The prevention of hospital-acquired infections (HAIs)—particularly bloodstream infections (BSIs) and ventilator-associated pneumonia (VAP)—has become a focus of critical care and a marker for quality among ICUs due to their significant burden. Under rules created by the CMS, a catheter-related BSI (CR-BSI) is now considered one of the preventable complications that will not be incrementally reimbursed. As a result, hospitals are more closely scrutinizing rates of HAIs and increasingly making efforts to reduce their impact.

Assessing Potential Strategies

In the March 2010 Archives of Surgery, my colleagues and I published a retrospective analysis of data collected 6 months before and after institution of a chlorhexidine gluconate bathing protocol in a trauma ICU. Chlorhexidine is an antiseptic preparation that has demonstrated broad activity against yeasts, viruses, and bacteria (including multi-drug resistant organisms, such as MRSA and Acinetobacter baumannii). The study compared the efficacy of daily bathing with washcloths impregnated with 2% chlorhexidine with that of disposable washcloths without this substance to determine the effect on HAI rates as well as its effect on the rate of isolation of multidrug-resistant organisms.

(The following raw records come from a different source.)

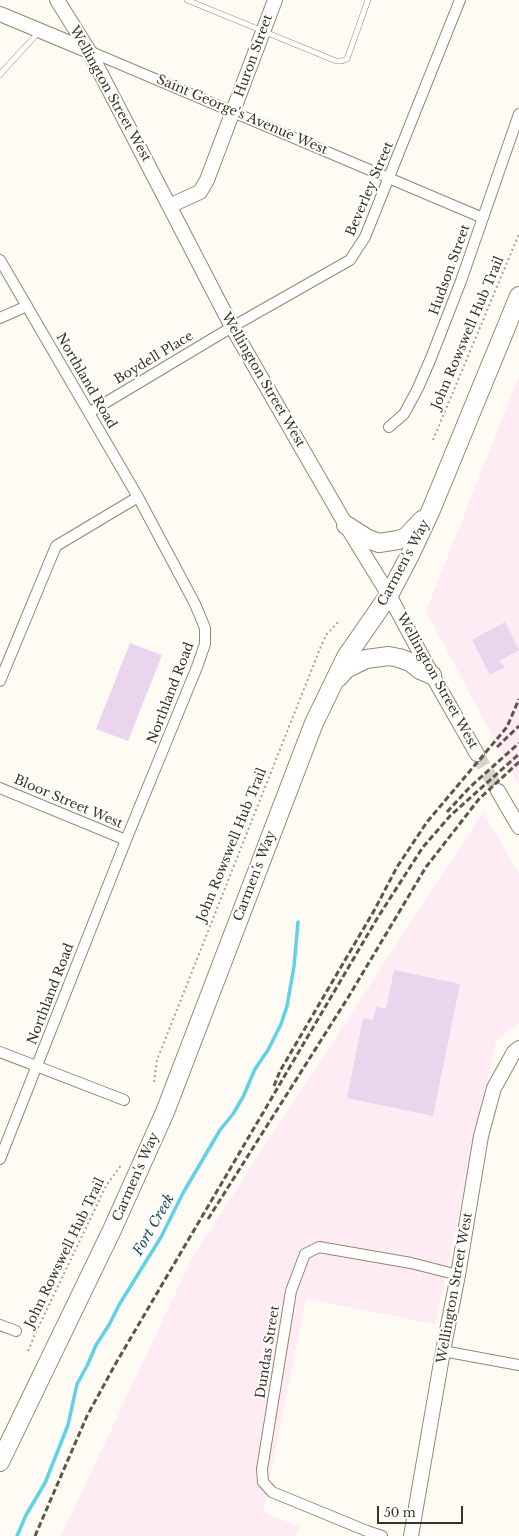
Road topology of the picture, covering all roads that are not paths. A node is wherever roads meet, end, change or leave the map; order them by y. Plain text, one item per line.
1 (57, 0) edge
2 (187, 0) edge
3 (275, 0) edge
4 (368, 0) edge
5 (460, 0) edge
6 (0, 14) edge
7 (40, 31) junction
8 (262, 31) junction
9 (89, 51) junction
10 (0, 76) edge
11 (233, 112) junction
12 (519, 114) edge
13 (390, 178) junction
14 (169, 206) junction
15 (483, 218) junction
16 (0, 260) edge
17 (519, 296) edge
18 (27, 306) junction
19 (0, 318) edge
20 (232, 327) junction
21 (90, 412) junction
22 (389, 427) dead end
23 (138, 497) junction
24 (431, 510) junction
25 (346, 525) junction
26 (389, 595) junction
27 (432, 675) junction
28 (336, 680) junction
29 (0, 681) edge
30 (478, 754) tunnel mouth
31 (0, 788) edge
32 (498, 790) tunnel mouth
33 (519, 827) edge
34 (126, 840) junction
35 (519, 1048) edge
36 (0, 1052) edge
37 (37, 1066) junction
38 (124, 1100) dead end
39 (0, 1159) edge
40 (458, 1275) junction
41 (0, 1325) edge
42 (16, 1331) dead end
43 (443, 1352) junction
44 (519, 1365) edge
45 (0, 1462) edge
46 (382, 1536) edge
47 (411, 1536) edge

1 - 9 main road, Wellington Street West
2 - 8 lane
3 - 8 main road, Huron Street
4 - 8 lane
5 - 13 street, Beverley Street
6 - 7 main road, Saint George's Avenue West
7 - 9 main road, Saint George's Avenue West
7 - 10 lane
8 - 11 main road, Huron Street
9 - 11 street, Saint George's Avenue West
9 - 14 main road, Wellington Street West
11 - 13 street, Saint George's Avenue West
11 - 14 main road, Huron Street
12 - 15 street, Hudson Street
13 - 15 street, Saint George's Avenue West
13 - 20 street, Beverley Street
14 - 20 main road, Wellington Street West
15 - 22 street, Hudson Street
16 - 18 street, Northland Road
17 - 24 highway, Carmen's Way
18 - 19 street
18 - 21 street, Northland Road
20 - 21 street, Boydell Place
20 - 25 main road, Wellington Street West
21 - 23 street, Northland Road
23 - 29 street
23 - 34 street, Northland Road
24 - 25 highway
24 - 26 highway, Carmen's Way
25 - 26 main road, Wellington Street West
26 - 27 main road, Wellington Street West
26 - 28 highway, Carmen's Way
27 - 28 highway
27 - 30 main road, Wellington Street West
28 - 45 highway, Carmen's Way
31 - 34 street, Bloor Street West
32 - 33 main road
34 - 37 street, Northland Road
35 - 40 main road, Wellington Street West
36 - 37 street
37 - 38 street
37 - 39 street, Northland Road
40 - 43 main road, Wellington Street West
40 - 46 street, Dundas Street
41 - 42 street
43 - 44 street
43 - 47 main road, Wellington Street West

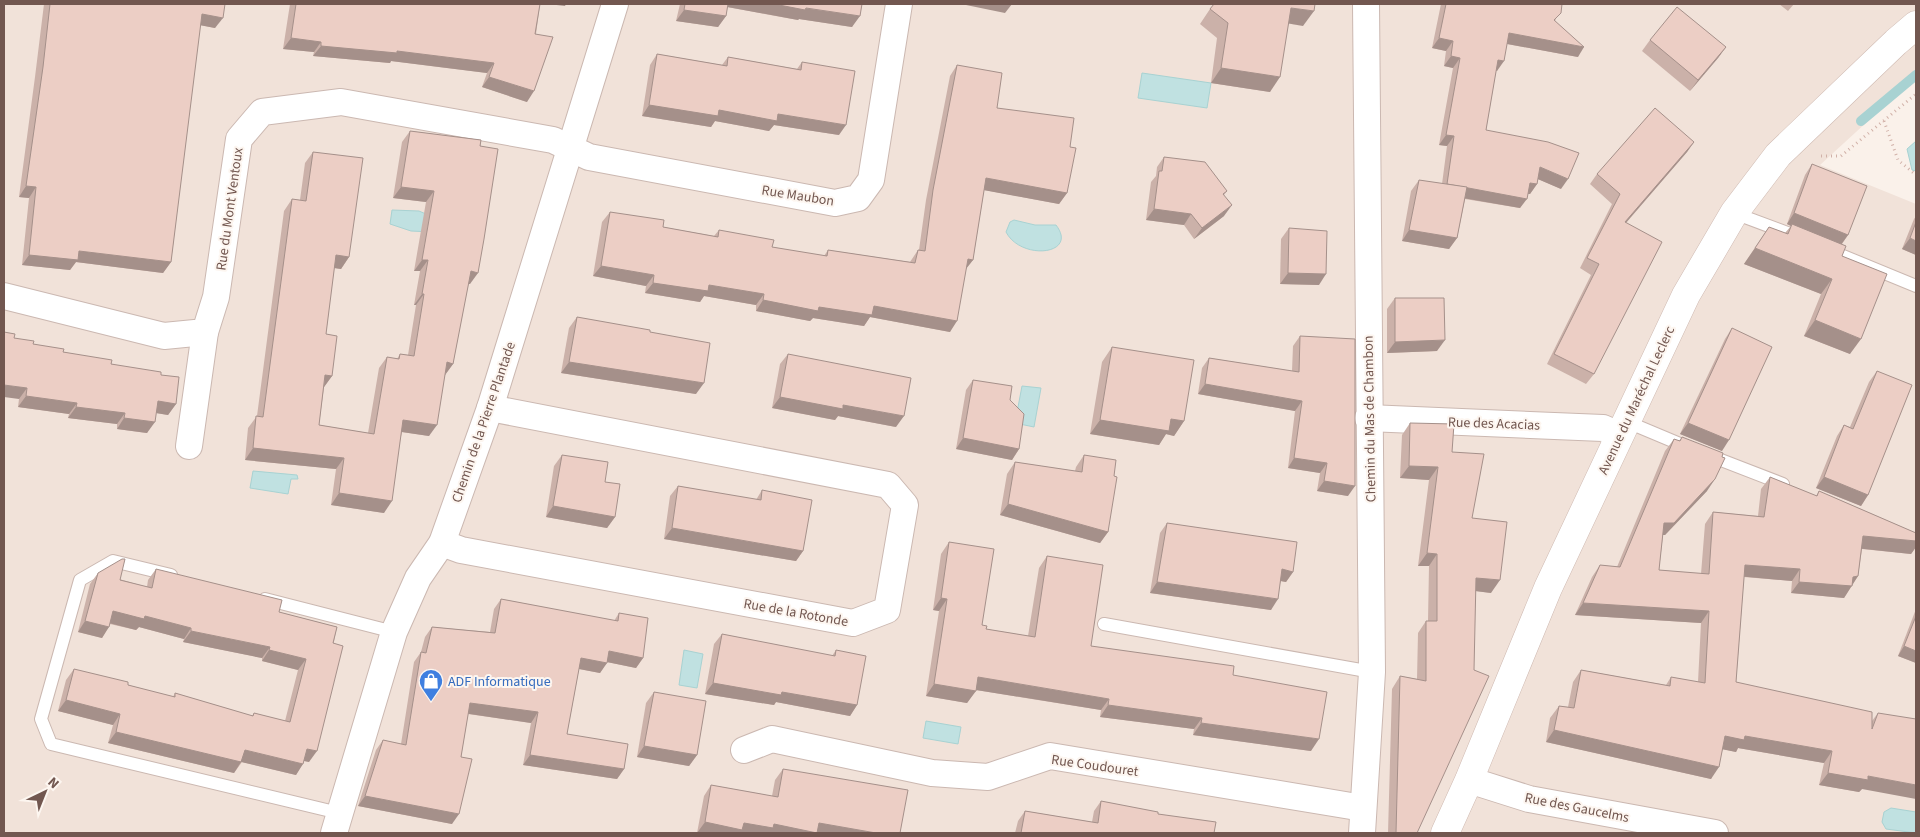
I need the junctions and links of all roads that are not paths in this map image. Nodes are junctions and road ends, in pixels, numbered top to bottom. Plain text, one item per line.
1 (616, 4) edge
2 (899, 4) edge
3 (1366, 4) edge
4 (1916, 26) edge
5 (572, 150) junction
6 (1734, 213) junction
7 (1916, 286) edge
8 (4, 296) edge
9 (205, 332) junction
10 (490, 408) junction
11 (1368, 418) junction
12 (1622, 428) junction
13 (189, 446) dead end
14 (1800, 490) edge
15 (442, 543) junction
16 (181, 578) edge
17 (249, 595) edge
18 (1104, 624) dead end
19 (394, 632) junction
20 (1372, 672) junction
21 (744, 750) dead end
22 (1470, 780) junction
23 (1363, 808) junction
24 (337, 823) edge
25 (1362, 833) edge
26 (1445, 833) edge
27 (1715, 833) edge

1 - 5 street, Chemin de la Pierre Plantade
2 - 5 street, Rue Maubon
3 - 11 street, Chemin du Mas de Chambon
4 - 6 main road, Avenue du Maréchal Leclerc
5 - 9 street, Rue du Mont Ventoux
5 - 10 street, Chemin de la Pierre Plantade
6 - 7 lane
6 - 12 main road, Avenue du Maréchal Leclerc
8 - 9 street
9 - 13 street, Rue du Mont Ventoux
10 - 15 street, Chemin de la Pierre Plantade
10 - 15 street, Rue de la Rotonde
11 - 12 street, Rue des Acacias
11 - 20 street, Chemin du Mas de Chambon
12 - 14 lane
12 - 22 main road, Avenue du Maréchal Leclerc
15 - 19 street, Chemin de la Pierre Plantade
16 - 24 lane
17 - 19 lane
18 - 20 lane
19 - 24 street, Chemin de la Pierre Plantade
20 - 23 street, Chemin du Mas de Chambon
21 - 23 street, Rue Coudouret
22 - 26 main road, Avenue du Maréchal Leclerc
22 - 27 street, Rue des Gaucelms
23 - 25 street, Chemin du Mas de Chambon

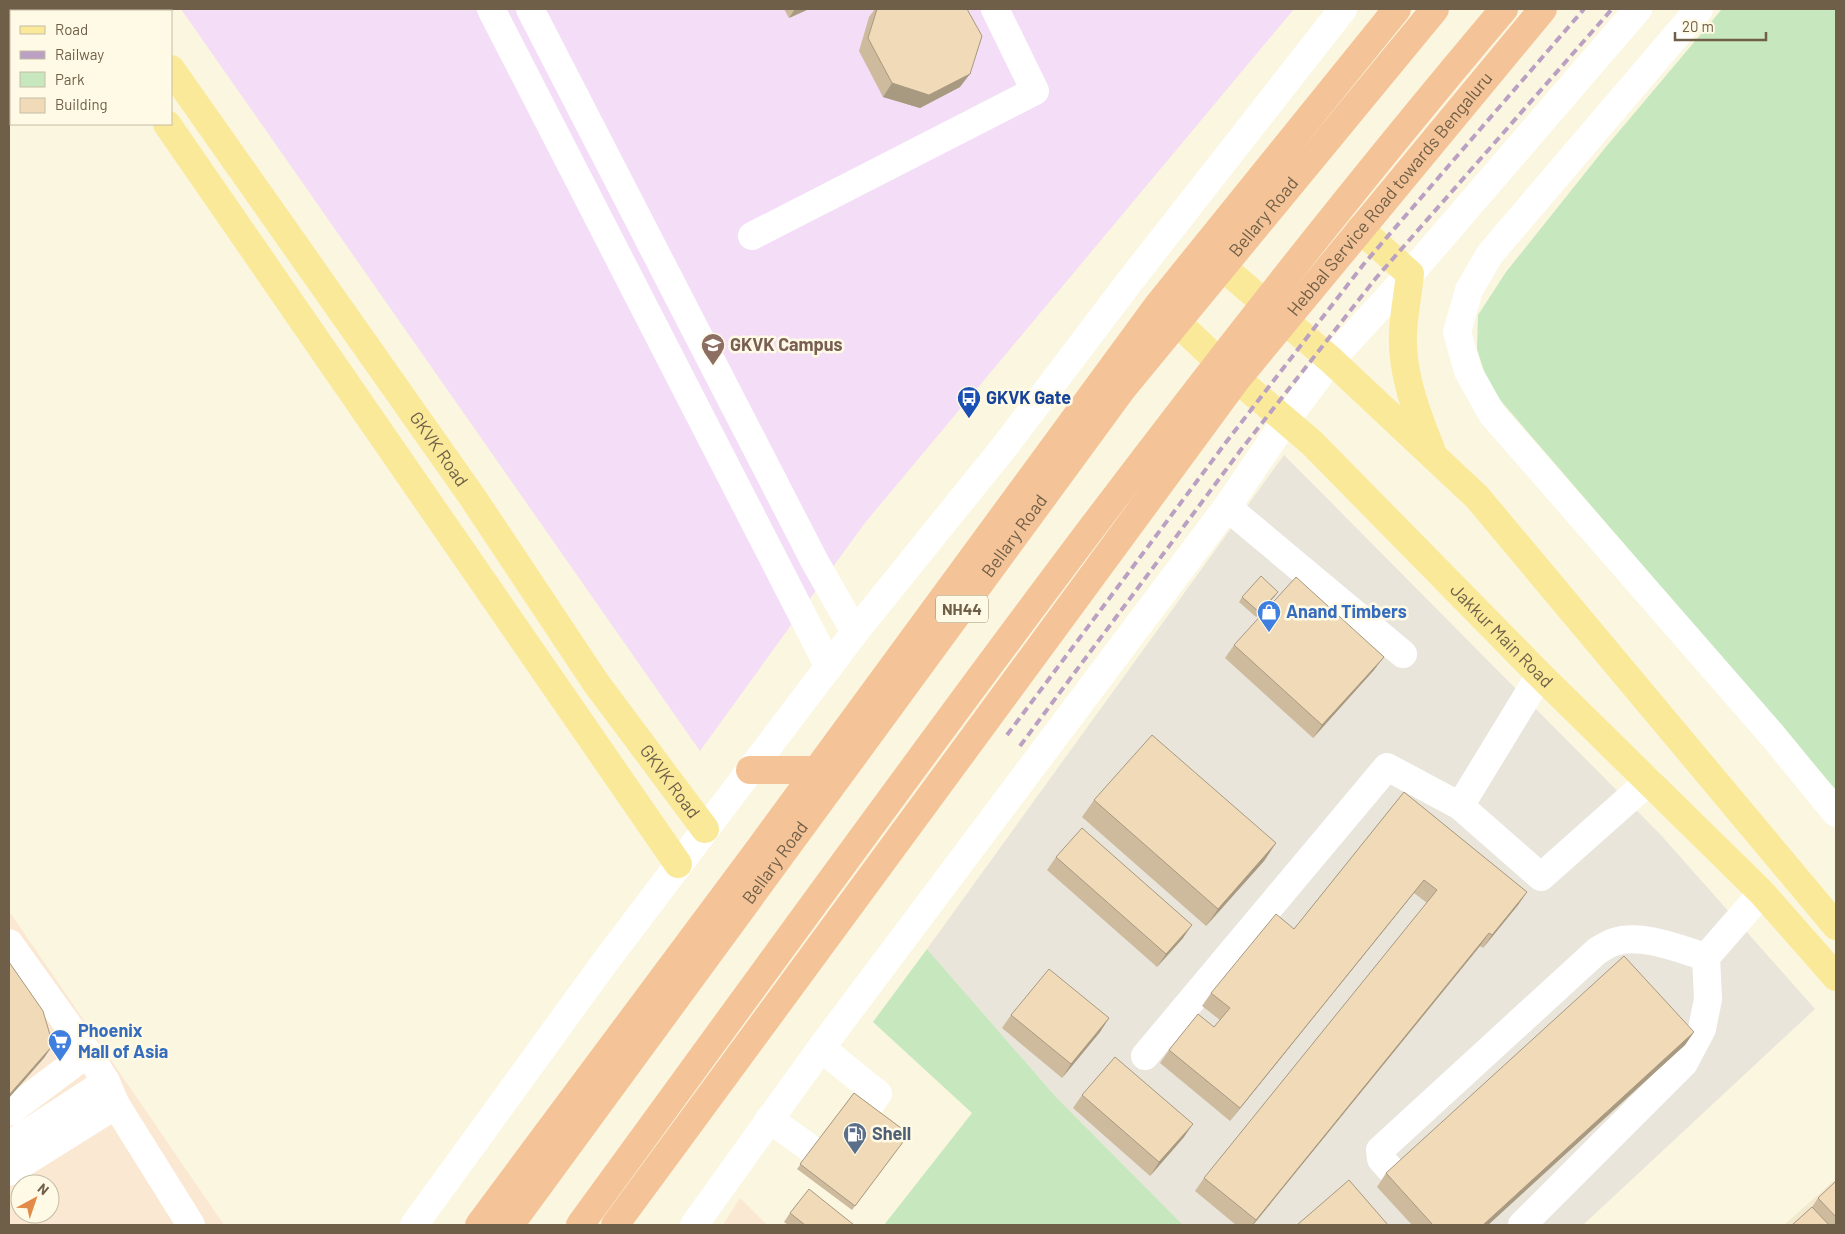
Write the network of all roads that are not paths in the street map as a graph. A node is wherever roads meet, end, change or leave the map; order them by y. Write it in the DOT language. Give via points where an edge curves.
graph roads {
  1 [pos="492,9"];
  2 [pos="530,9"];
  3 [pos="996,9"];
  4 [pos="1343,9"];
  5 [pos="1397,9"];
  6 [pos="1435,9"];
  7 [pos="1504,9"];
  8 [pos="1543,9"];
  9 [pos="1638,9"];
  10 [pos="1699,9"];
  11 [pos="172,70"];
  12 [pos="168,125"];
  13 [pos="1360,229"];
  14 [pos="752,236"];
  15 [pos="1202,250"];
  16 [pos="1410,274"];
  17 [pos="1158,305"];
  18 [pos="1286,320"];
  19 [pos="1331,360"];
  20 [pos="1237,379"];
  21 [pos="1286,420"];
  22 [pos="1434,457"];
  23 [pos="1227,507"];
  24 [pos="855,632"];
  25 [pos="1403,654"];
  26 [pos="829,667"];
  27 [pos="1540,675"];
  28 [pos="750,770"];
  29 [pos="817,770"];
  30 [pos="1649,781"];
  31 [pos="1460,806"];
  32 [pos="1836,813"];
  33 [pos="705,829"];
  34 [pos="678,864"];
  35 [pos="1762,893"];
  36 [pos="1836,926"];
  37 [pos="9,944"];
  38 [pos="1706,956"];
  39 [pos="1836,977"];
  40 [pos="821,1048"];
  41 [pos="88,1053"];
  42 [pos="1145,1056"];
  43 [pos="111,1094"];
  44 [pos="9,1112"];
  45 [pos="769,1119"];
  46 [pos="9,1145"];
  47 [pos="9,1172"];
  48 [pos="699,1223"];
  49 [pos="191,1225"];
  50 [pos="414,1225"];
  51 [pos="479,1225"];
  52 [pos="510,1225"];
  53 [pos="580,1225"];
  54 [pos="615,1225"];
  55 [pos="1441,1225"];
  56 [pos="1522,1225"];
  1 -- 26 [label="street"];
  2 -- 24 [label="street" via="815,562"];
  3 -- 14 [label="street" via="1035,91"];
  4 -- 24 [label="street" via="1005,446"];
  5 -- 15 [label="highway, Bellary Road"];
  6 -- 52 [label="highway, Bellary Road / NH44" via="1123,388"];
  7 -- 53 [label="highway, NH44" via="1386,148 1021,620"];
  8 -- 13 [label="highway, Hebbal Service Road towards Bengaluru"];
  9 -- 16 [label="street"];
  10 -- 32 [label="street" via="1490,254 1469,290 1457,332 1468,371 1492,414 1773,736"];
  11 -- 33 [label="main road, GKVK Road" via="473,498 596,684"];
  12 -- 34 [label="main road, GKVK Road"];
  13 -- 16 [label="main road"];
  13 -- 18 [label="highway, Hebbal Service Road towards Bengaluru"];
  15 -- 17 [label="highway, Bellary Road"];
  15 -- 18 [label="main road"];
  16 -- 19 [label="street"];
  16 -- 22 [label="main road" via="1403,334 1406,363 1414,408"];
  17 -- 20 [label="main road, Jakkur Main Road"];
  17 -- 29 [label="highway, Bellary Road"];
  18 -- 19 [label="main road"];
  18 -- 20 [label="highway, Hebbal Service Road towards Bengaluru"];
  19 -- 21 [label="street"];
  19 -- 22 [label="main road"];
  20 -- 21 [label="main road, Jakkur Main Road"];
  20 -- 54 [label="highway"];
  21 -- 23 [label="street"];
  21 -- 27 [label="main road, Jakkur Main Road"];
  22 -- 36 [label="main road" via="1477,497"];
  23 -- 25 [label="street"];
  23 -- 40 [label="street"];
  24 -- 26 [label="street"];
  26 -- 28 [label="street"];
  27 -- 30 [label="main road, Jakkur Main Road"];
  27 -- 31 [label="street"];
  28 -- 29 [label="highway"];
  28 -- 33 [label="street"];
  29 -- 51 [label="highway, Bellary Road"];
  30 -- 31 [label="street" via="1541,877"];
  30 -- 35 [label="main road, Jakkur Main Road"];
  31 -- 42 [label="street" via="1387,767"];
  33 -- 34 [label="street"];
  34 -- 50 [label="street"];
  35 -- 38 [label="street"];
  35 -- 39 [label="main road, Jakkur Main Road"];
  37 -- 41 [label="street"];
  38 -- 55 [label="street" via="1638,940 1615,942 1597,951 1380,1150 1381,1159"];
  38 -- 56 [label="street" via="1708,999 1702,1029 1684,1063"];
  40 -- 45 [label="street"];
  40 -- 45 [label="street" via="878,1094 828,1161"];
  41 -- 43 [label="street"];
  41 -- 44 [label="street"];
  43 -- 46 [label="street"];
  43 -- 47 [label="street"];
  43 -- 49 [label="street"];
  45 -- 48 [label="street"];
}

“Using routine decontamination bathing regimens may help decrease the potential for organism transmission.”

We observed that introduction of 2% chlorhexidine gluconate to routine, daily whole-body bathing of trauma ICU patients was associated with a significant reduction in the incidence of CR-BSIs. While the incidence of VAP was not significantly affected by chlorhexidine baths, patients who received these baths were less likely to develop MRSA VAP. The rate of colonization with MRSA and Acinetobacter was significantly lower in the chlorhexidine group than in the comparison group. The intervention also appeared to change the microbiology of HAIs, shifting the key pathogens from being Gram positive to Gram negative. Furthermore, feedback on the intervention was positive, and we expanded the use of the chlorhexidine bathing to all of our ICUs after the trial period. We have continued to observe further declines in nosocomial MRSA rates since the study was completed.

Important Considerations

While our findings are encouraging, it should be noted that chlorhexidine bathing is not a replacement for other current infection-control efforts such as contact precautions. Rather, this novel intervention may be used together with other efforts such as handwashing programs, central line insertion protocols, and the ventilator bundle to further reduce HAI rates. Using routine decontamination bathing regimens may help decrease the potential for organism transmission. Chlorhexidine bathing may be particularly effective in critically ill trauma patients who arrive in the ICU with a significant bioburden, even after visiting the operating room. The key is to ensure that providers administer chlorhexidine appropriately and not use it on mucous membranes or in wounds. The chlorhexidine bathings are not intended to clean wounds; the intent is to reduce bacteria counts on intact skin to reduce transmission of bacteria from patients to providers.

In the future, it would be beneficial to perform cost-effective analyses and investigations into the possible emergence of resistance to chlorhexidine. It should also be noted that, at the time of the study, our institution was not practicing isolation strategies for MRSA patients. Even in the absence of barrier precautions, it appears that chlorhexidine bathing decreased the rate of colonization by MRSA and Acinetobacter and lowered rates of CR-BSIs and MRSA VAP. As more pressure is put on hospitals to reduce the transmission of antibiotic-resistant bacteria, it will be imperative to continue using current infection control practices as well as novel interventions to further reduce the burden of HAIs.